■ **Brief**: Swap "collectors" for "collected by" everywhere it appears in the records below, and write out all the lines again with nothing else changed.

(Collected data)
———

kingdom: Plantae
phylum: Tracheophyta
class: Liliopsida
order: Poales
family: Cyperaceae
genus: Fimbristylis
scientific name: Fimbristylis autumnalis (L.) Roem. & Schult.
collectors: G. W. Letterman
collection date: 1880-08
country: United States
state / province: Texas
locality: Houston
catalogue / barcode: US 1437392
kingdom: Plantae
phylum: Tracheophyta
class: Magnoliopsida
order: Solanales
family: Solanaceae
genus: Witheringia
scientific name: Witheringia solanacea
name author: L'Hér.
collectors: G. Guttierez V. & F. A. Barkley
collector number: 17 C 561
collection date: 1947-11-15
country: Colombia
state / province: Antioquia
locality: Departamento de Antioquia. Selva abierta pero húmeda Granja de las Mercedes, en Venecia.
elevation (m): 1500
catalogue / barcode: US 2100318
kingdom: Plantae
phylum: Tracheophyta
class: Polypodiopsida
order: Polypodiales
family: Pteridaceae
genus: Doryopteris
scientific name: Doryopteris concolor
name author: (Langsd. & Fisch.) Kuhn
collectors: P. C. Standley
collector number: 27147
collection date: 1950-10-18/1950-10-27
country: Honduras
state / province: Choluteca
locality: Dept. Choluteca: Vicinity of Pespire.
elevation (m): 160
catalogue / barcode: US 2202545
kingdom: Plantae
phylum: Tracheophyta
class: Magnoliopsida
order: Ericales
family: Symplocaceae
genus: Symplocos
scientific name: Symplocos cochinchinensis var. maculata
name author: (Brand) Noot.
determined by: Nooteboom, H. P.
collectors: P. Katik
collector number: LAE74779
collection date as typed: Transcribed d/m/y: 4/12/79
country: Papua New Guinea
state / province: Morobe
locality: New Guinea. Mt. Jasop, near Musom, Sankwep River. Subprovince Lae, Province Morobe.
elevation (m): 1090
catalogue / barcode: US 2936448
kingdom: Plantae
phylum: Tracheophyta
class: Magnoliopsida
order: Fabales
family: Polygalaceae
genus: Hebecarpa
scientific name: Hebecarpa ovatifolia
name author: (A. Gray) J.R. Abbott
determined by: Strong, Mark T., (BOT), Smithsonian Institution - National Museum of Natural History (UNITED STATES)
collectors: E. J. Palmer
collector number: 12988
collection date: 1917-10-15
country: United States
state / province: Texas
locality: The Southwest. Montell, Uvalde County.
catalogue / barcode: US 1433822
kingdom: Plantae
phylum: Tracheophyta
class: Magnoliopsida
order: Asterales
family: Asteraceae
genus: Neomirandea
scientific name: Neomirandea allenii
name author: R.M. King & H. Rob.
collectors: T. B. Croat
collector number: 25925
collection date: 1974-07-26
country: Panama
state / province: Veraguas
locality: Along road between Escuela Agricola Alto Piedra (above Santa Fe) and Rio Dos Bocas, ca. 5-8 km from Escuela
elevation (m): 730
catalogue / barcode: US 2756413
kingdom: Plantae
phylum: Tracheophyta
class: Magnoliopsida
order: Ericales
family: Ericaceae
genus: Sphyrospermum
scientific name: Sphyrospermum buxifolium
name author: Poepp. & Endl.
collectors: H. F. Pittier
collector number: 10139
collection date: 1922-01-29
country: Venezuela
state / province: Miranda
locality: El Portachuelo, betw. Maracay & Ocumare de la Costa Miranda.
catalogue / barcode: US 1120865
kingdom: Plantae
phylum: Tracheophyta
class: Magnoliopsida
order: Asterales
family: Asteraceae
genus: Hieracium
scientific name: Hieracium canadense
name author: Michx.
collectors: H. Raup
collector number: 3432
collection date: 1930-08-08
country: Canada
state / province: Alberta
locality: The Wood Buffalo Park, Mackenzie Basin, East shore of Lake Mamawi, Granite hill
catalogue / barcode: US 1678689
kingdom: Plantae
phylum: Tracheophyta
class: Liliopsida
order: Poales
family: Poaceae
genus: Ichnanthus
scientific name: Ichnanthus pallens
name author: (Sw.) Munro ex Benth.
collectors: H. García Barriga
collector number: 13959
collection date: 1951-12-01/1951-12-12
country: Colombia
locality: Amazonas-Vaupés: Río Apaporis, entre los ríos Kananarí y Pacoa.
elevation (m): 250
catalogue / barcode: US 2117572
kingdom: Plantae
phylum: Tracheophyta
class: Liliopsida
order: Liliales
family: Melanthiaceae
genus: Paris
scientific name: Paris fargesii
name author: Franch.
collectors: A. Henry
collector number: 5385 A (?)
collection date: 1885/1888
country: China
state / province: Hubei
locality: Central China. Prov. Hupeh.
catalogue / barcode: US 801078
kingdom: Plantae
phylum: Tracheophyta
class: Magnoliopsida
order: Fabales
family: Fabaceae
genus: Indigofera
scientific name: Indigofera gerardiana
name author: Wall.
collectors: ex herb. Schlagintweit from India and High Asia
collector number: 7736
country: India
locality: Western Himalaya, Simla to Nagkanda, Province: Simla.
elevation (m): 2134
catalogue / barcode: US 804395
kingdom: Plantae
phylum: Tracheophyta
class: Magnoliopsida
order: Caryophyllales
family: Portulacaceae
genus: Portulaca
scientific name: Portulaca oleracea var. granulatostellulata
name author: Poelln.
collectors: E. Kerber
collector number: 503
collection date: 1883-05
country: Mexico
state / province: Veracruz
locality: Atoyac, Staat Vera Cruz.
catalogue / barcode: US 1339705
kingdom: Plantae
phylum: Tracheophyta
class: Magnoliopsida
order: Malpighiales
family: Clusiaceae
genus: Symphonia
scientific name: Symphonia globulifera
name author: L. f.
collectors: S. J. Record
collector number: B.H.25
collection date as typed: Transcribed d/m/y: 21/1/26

———

■ **The completed task**:
kingdom: Plantae
phylum: Tracheophyta
class: Liliopsida
order: Poales
family: Cyperaceae
genus: Fimbristylis
scientific name: Fimbristylis autumnalis (L.) Roem. & Schult.
collected by: G. W. Letterman
collection date: 1880-08
country: United States
state / province: Texas
locality: Houston
catalogue / barcode: US 1437392
kingdom: Plantae
phylum: Tracheophyta
class: Magnoliopsida
order: Solanales
family: Solanaceae
genus: Witheringia
scientific name: Witheringia solanacea
name author: L'Hér.
collected by: G. Guttierez V. & F. A. Barkley
collector number: 17 C 561
collection date: 1947-11-15
country: Colombia
state / province: Antioquia
locality: Departamento de Antioquia. Selva abierta pero húmeda Granja de las Mercedes, en Venecia.
elevation (m): 1500
catalogue / barcode: US 2100318
kingdom: Plantae
phylum: Tracheophyta
class: Polypodiopsida
order: Polypodiales
family: Pteridaceae
genus: Doryopteris
scientific name: Doryopteris concolor
name author: (Langsd. & Fisch.) Kuhn
collected by: P. C. Standley
collector number: 27147
collection date: 1950-10-18/1950-10-27
country: Honduras
state / province: Choluteca
locality: Dept. Choluteca: Vicinity of Pespire.
elevation (m): 160
catalogue / barcode: US 2202545
kingdom: Plantae
phylum: Tracheophyta
class: Magnoliopsida
order: Ericales
family: Symplocaceae
genus: Symplocos
scientific name: Symplocos cochinchinensis var. maculata
name author: (Brand) Noot.
determined by: Nooteboom, H. P.
collected by: P. Katik
collector number: LAE74779
collection date as typed: Transcribed d/m/y: 4/12/79
country: Papua New Guinea
state / province: Morobe
locality: New Guinea. Mt. Jasop, near Musom, Sankwep River. Subprovince Lae, Province Morobe.
elevation (m): 1090
catalogue / barcode: US 2936448
kingdom: Plantae
phylum: Tracheophyta
class: Magnoliopsida
order: Fabales
family: Polygalaceae
genus: Hebecarpa
scientific name: Hebecarpa ovatifolia
name author: (A. Gray) J.R. Abbott
determined by: Strong, Mark T., (BOT), Smithsonian Institution - National Museum of Natural History (UNITED STATES)
collected by: E. J. Palmer
collector number: 12988
collection date: 1917-10-15
country: United States
state / province: Texas
locality: The Southwest. Montell, Uvalde County.
catalogue / barcode: US 1433822
kingdom: Plantae
phylum: Tracheophyta
class: Magnoliopsida
order: Asterales
family: Asteraceae
genus: Neomirandea
scientific name: Neomirandea allenii
name author: R.M. King & H. Rob.
collected by: T. B. Croat
collector number: 25925
collection date: 1974-07-26
country: Panama
state / province: Veraguas
locality: Along road between Escuela Agricola Alto Piedra (above Santa Fe) and Rio Dos Bocas, ca. 5-8 km from Escuela
elevation (m): 730
catalogue / barcode: US 2756413
kingdom: Plantae
phylum: Tracheophyta
class: Magnoliopsida
order: Ericales
family: Ericaceae
genus: Sphyrospermum
scientific name: Sphyrospermum buxifolium
name author: Poepp. & Endl.
collected by: H. F. Pittier
collector number: 10139
collection date: 1922-01-29
country: Venezuela
state / province: Miranda
locality: El Portachuelo, betw. Maracay & Ocumare de la Costa Miranda.
catalogue / barcode: US 1120865
kingdom: Plantae
phylum: Tracheophyta
class: Magnoliopsida
order: Asterales
family: Asteraceae
genus: Hieracium
scientific name: Hieracium canadense
name author: Michx.
collected by: H. Raup
collector number: 3432
collection date: 1930-08-08
country: Canada
state / province: Alberta
locality: The Wood Buffalo Park, Mackenzie Basin, East shore of Lake Mamawi, Granite hill
catalogue / barcode: US 1678689
kingdom: Plantae
phylum: Tracheophyta
class: Liliopsida
order: Poales
family: Poaceae
genus: Ichnanthus
scientific name: Ichnanthus pallens
name author: (Sw.) Munro ex Benth.
collected by: H. García Barriga
collector number: 13959
collection date: 1951-12-01/1951-12-12
country: Colombia
locality: Amazonas-Vaupés: Río Apaporis, entre los ríos Kananarí y Pacoa.
elevation (m): 250
catalogue / barcode: US 2117572
kingdom: Plantae
phylum: Tracheophyta
class: Liliopsida
order: Liliales
family: Melanthiaceae
genus: Paris
scientific name: Paris fargesii
name author: Franch.
collected by: A. Henry
collector number: 5385 A (?)
collection date: 1885/1888
country: China
state / province: Hubei
locality: Central China. Prov. Hupeh.
catalogue / barcode: US 801078
kingdom: Plantae
phylum: Tracheophyta
class: Magnoliopsida
order: Fabales
family: Fabaceae
genus: Indigofera
scientific name: Indigofera gerardiana
name author: Wall.
collected by: ex herb. Schlagintweit from India and High Asia
collector number: 7736
country: India
locality: Western Himalaya, Simla to Nagkanda, Province: Simla.
elevation (m): 2134
catalogue / barcode: US 804395
kingdom: Plantae
phylum: Tracheophyta
class: Magnoliopsida
order: Caryophyllales
family: Portulacaceae
genus: Portulaca
scientific name: Portulaca oleracea var. granulatostellulata
name author: Poelln.
collected by: E. Kerber
collector number: 503
collection date: 1883-05
country: Mexico
state / province: Veracruz
locality: Atoyac, Staat Vera Cruz.
catalogue / barcode: US 1339705
kingdom: Plantae
phylum: Tracheophyta
class: Magnoliopsida
order: Malpighiales
family: Clusiaceae
genus: Symphonia
scientific name: Symphonia globulifera
name author: L. f.
collected by: S. J. Record
collector number: B.H.25
collection date as typed: Transcribed d/m/y: 21/1/26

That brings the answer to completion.